33:戦闘開始
がんばれシノたち!私は陰で見守っているよ!(無責任)
読んでくれて(´▽`)アリガト!
「解けて!!」
「アクアフレイム!!」
ウンディーネからは解除の魔法を、落下中のアリシアからは水と火の融合魔法を、二人は同時に叫びました。
うぉんうぉん、と、唸りを上げる赤黒い獣の周りに無数の水の柱が立ち上がり、それを包むようにアリシアの炎と水の刃が襲い掛かります。
ごおおぉぉぉん、と、重い振動があたりを揺らしました。
「シノ様! 今助けます!」
少し手荒になりますが!と後に付け加え、ウンディーネは服屋から飛び出し、シノを水で包みつつ、服屋の中へ放り投げました。
落下中のアリシアは水魔法の衝撃緩和を詠唱、発動します。
屋根から水の球体が現れ、ウンディーネの魔法がなければ無傷では済まなかったアリシアの落下の衝撃を吸収しました。
「アリシア・ロスタート! 私の魔法では暴走を解除することができないようです!」
水と炎がぶつかってできた水蒸気の中から現れた、傷一つない獣を見てウンディネが叫びました。

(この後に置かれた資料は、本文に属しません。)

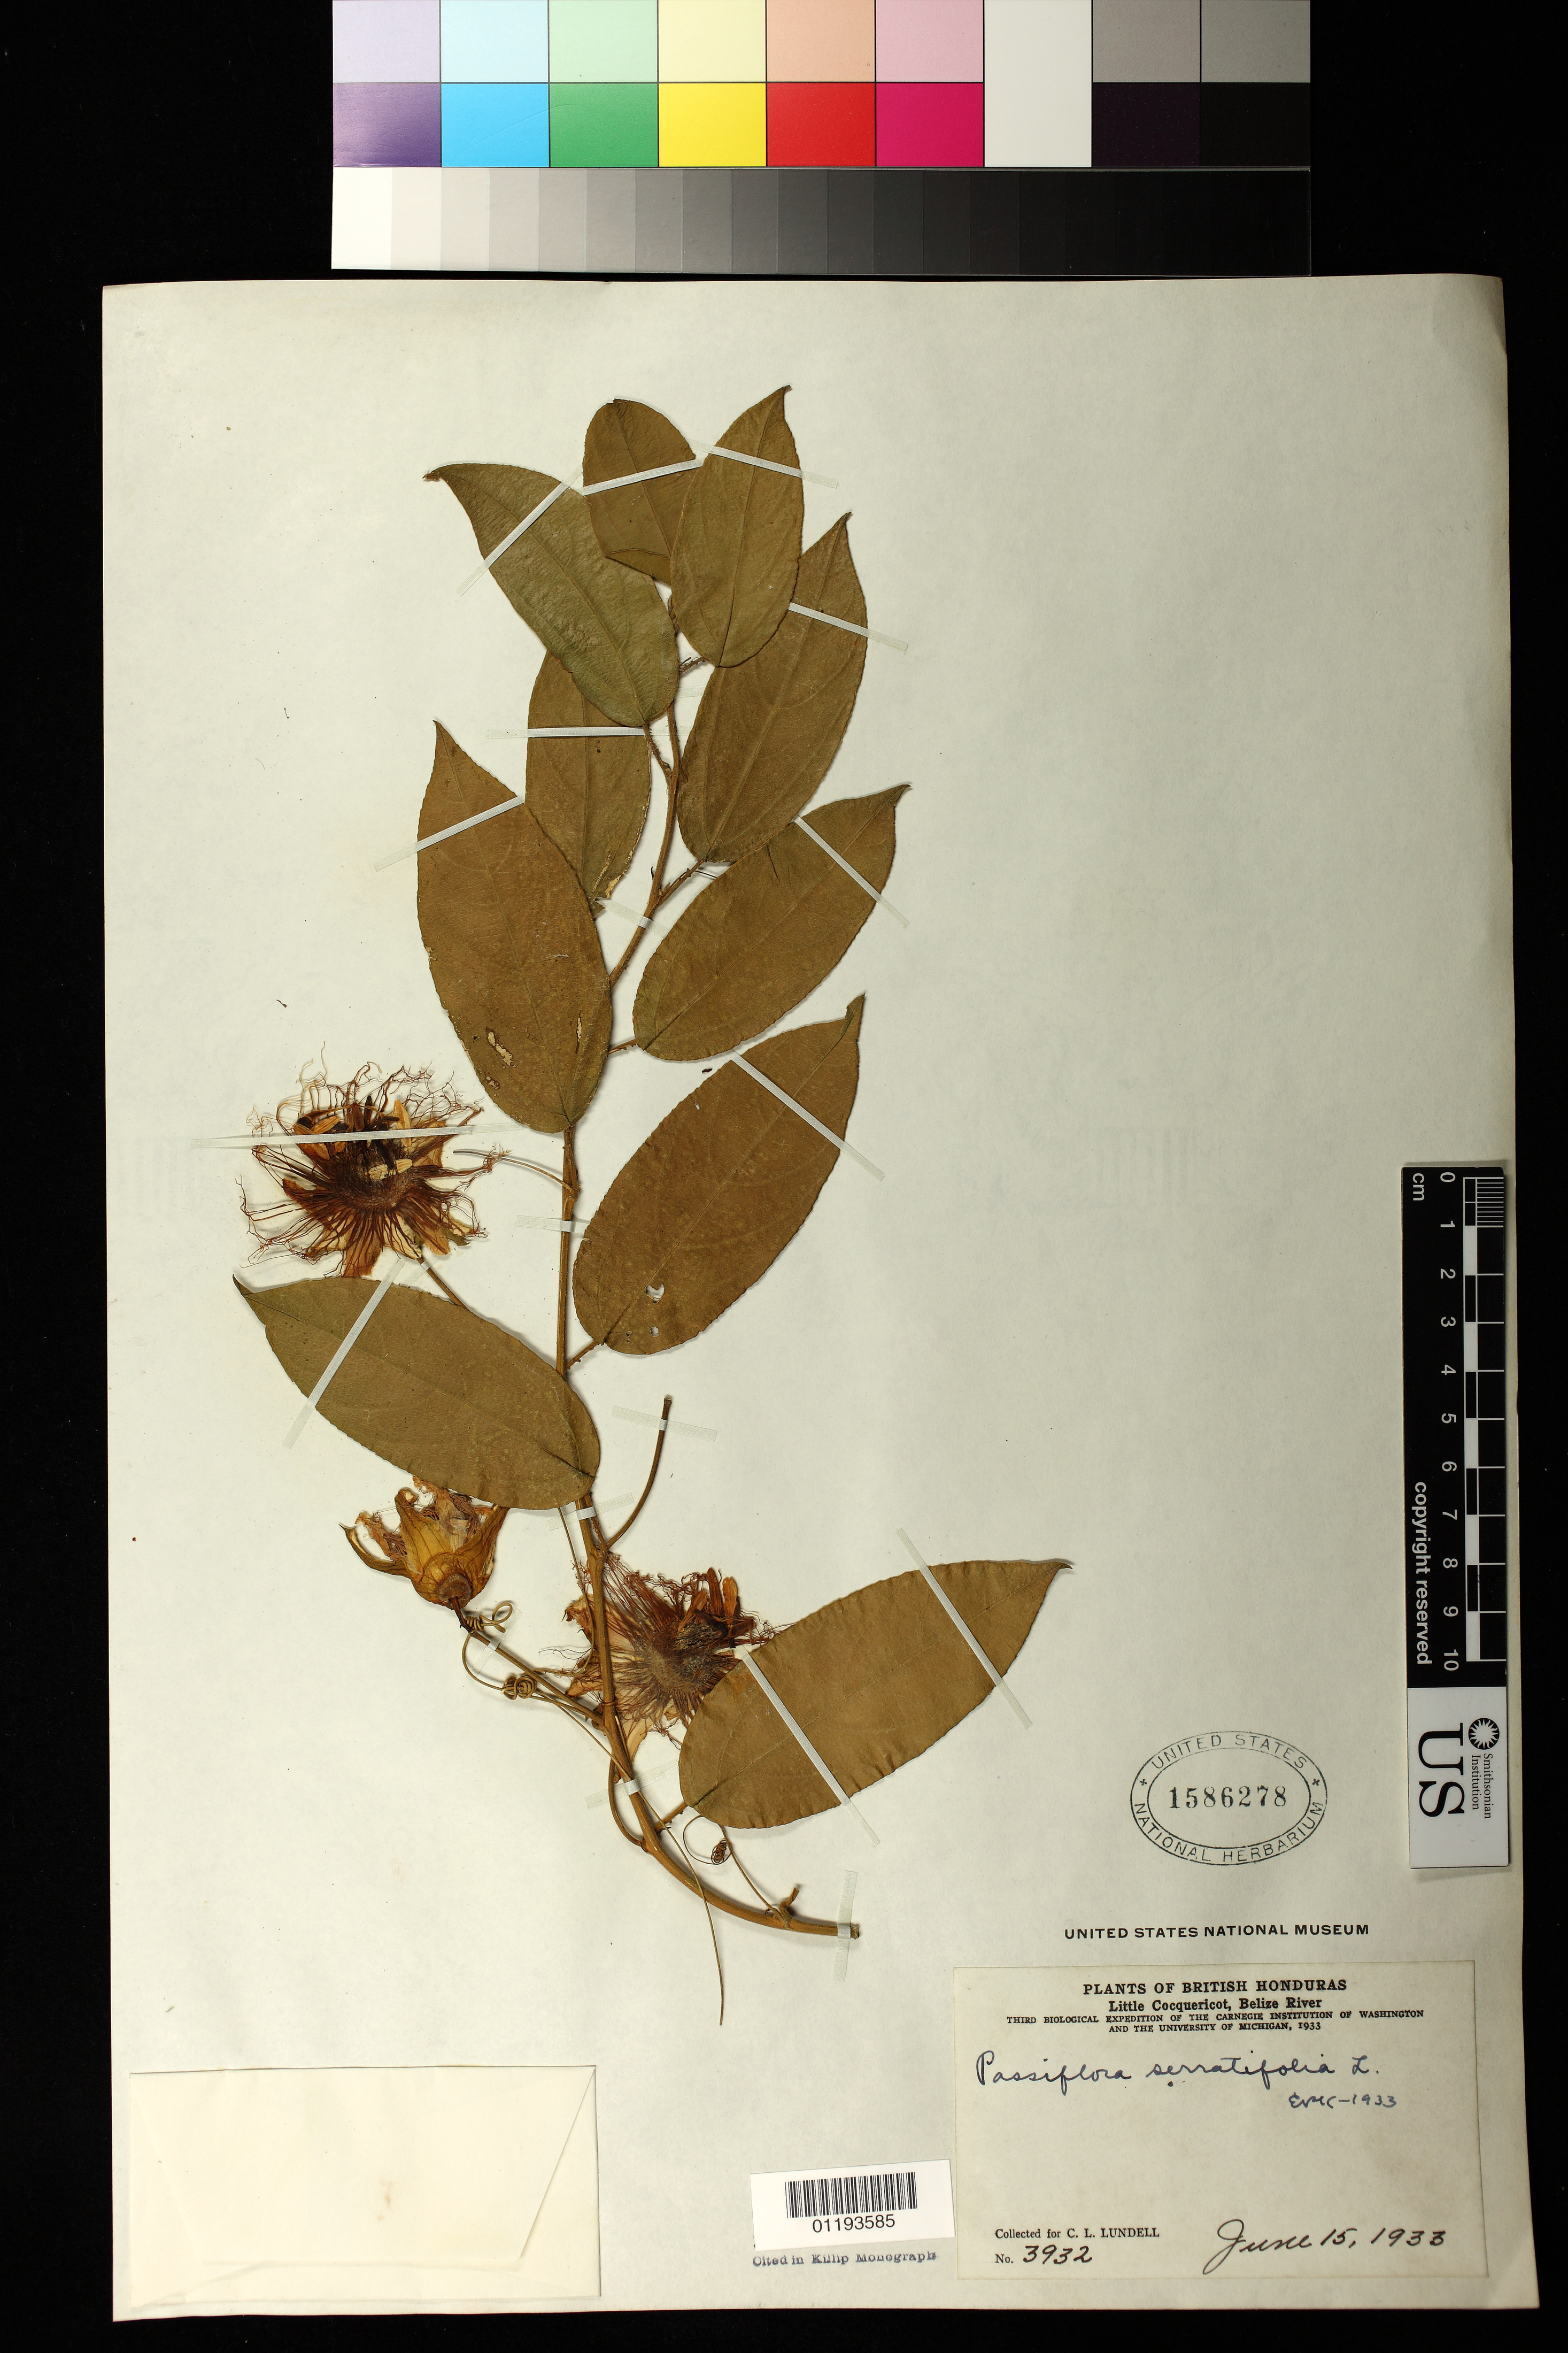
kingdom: Plantae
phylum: Tracheophyta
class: Magnoliopsida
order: Malpighiales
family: Passifloraceae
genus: Passiflora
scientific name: Passiflora serratifolia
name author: L.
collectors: C. L. Lundell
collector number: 3932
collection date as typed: Jun 15 1933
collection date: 1933-06-15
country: Belize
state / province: Cayo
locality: Little Cocquericot, Belize River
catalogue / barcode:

「わかった! 弱らせるからタイミングを見計らって魔法を!」
「わかりました! 援護魔法を強化します! アリシア・ロスタート!」
「言いにくいだろうからアリシアでいいよ!」
「はい! 魔法陣展開! 我が呼びかけに答えよ、水の女神! アクアカバー!」
アリシアの足元に魔法陣が展開、青く光ってアリシアを包み込みます。水魔法強化、衝撃緩和、スピード上昇のバフが付きました。
アリシアは屋根を蹴り、獣に向かって一直線。
「アクアショット!」
右手を突き出し、水弾を発射しようとしました――が。
「ワールド・エンド・フリーズゥ…」
獣が重い口を開き、聞き取りづらい音を出します。
瞬間、視界が真っ青に染まり―――獣の手から見えた、帯のような一瞬の金のきらめきを見て、
「!? ユ……ーリ……!?」
今度は視界が真っ赤に染まって、徐々に光をなくしていきました。
***
「んがゅッ」
シノはぐるぐる転がって、どすっと何かに思い切りぶつかりました。痛くもないのに変な声が出てしまいます。
「ん…? 緑?」
目を開けると一面緑で…ってああそうか、私の草か、と思い返し、
「あの男の子…痛い…」
まだ頭がずきずきするシノ。
なんでだろう、今までこんなことなかったのに、そういえば、なんでマリョクさんと話せたんだろう?と、疑問が浮かんできました。
「…た……し………ピコン! 同調完了、同調完了」
「ん?」
少しボーっとしていると、機械的な音が聞こえました。かと思えば、目の前には青いマリョクさんが一つ浮かんでいます。
「こんにちは、シノ」
「??? こん…にちは?」
そして普通にしゃべっります。はっきり、ばっちり、しっかり耳に届きます。
ほわほわ光ってしゃべる様は、今までのマリョクたちとは、少し雰囲気が違いました。さっきまで届いていた声は、ぼそぼそといった聞き取りづらいものだったのですが…。
「私は群青の魔力。同調が完了したので、テスト運転だ」
「どーちょー?かんりょー?てすとーうんてんー? …なにそれ?」
聞きなれない単語がシノの耳に入ります。
どれも聞いたことがありません。
「こっちの言葉だ。気にしなくて大丈夫だ」
なんだか話し方がバスッとしています。偉い人感が…少し…というかだいぶ、にじみ出ている気がします。
「ところでシノ。ここの状況を伝えてはくれまいか」
「…?」
なんか言葉が難しいです。シノはちょっとめんどくさくなり始めました。
「むん…今、どんな感じだ?」
お、優しくなりましたよ。これならシノもバリバリわかります。
「えっとね、ぐおおおってなって、どーんってなって、ゴンッって感じだよ」
「擬音語は状況が伝わらない。もっと詳しく、言葉にしてしゃべってくれ」
「コレガワタシノモテルサイダイゲンノチカラデス」
なんかこのマリョクシノに対して辛辣です!ひどい!シノが泣いてしまうではありませんか!!!
「むーん…しかたないから、自分で見てくることにする」
そう言って、シノを置いて行って外へ出てしまいました。
「あいつ…! 草まみれにしてやる!」
無下にされたことに初めて怒ったシノだったのでした。
マリョク登場。なんかひでーな…シノちゃん!くじけるな!
アリシアは時間を止められてしまいましたよ!!どうするのでしょうか!!私も知りません!暴走列車の中、一人膝を抱えて座るのみです!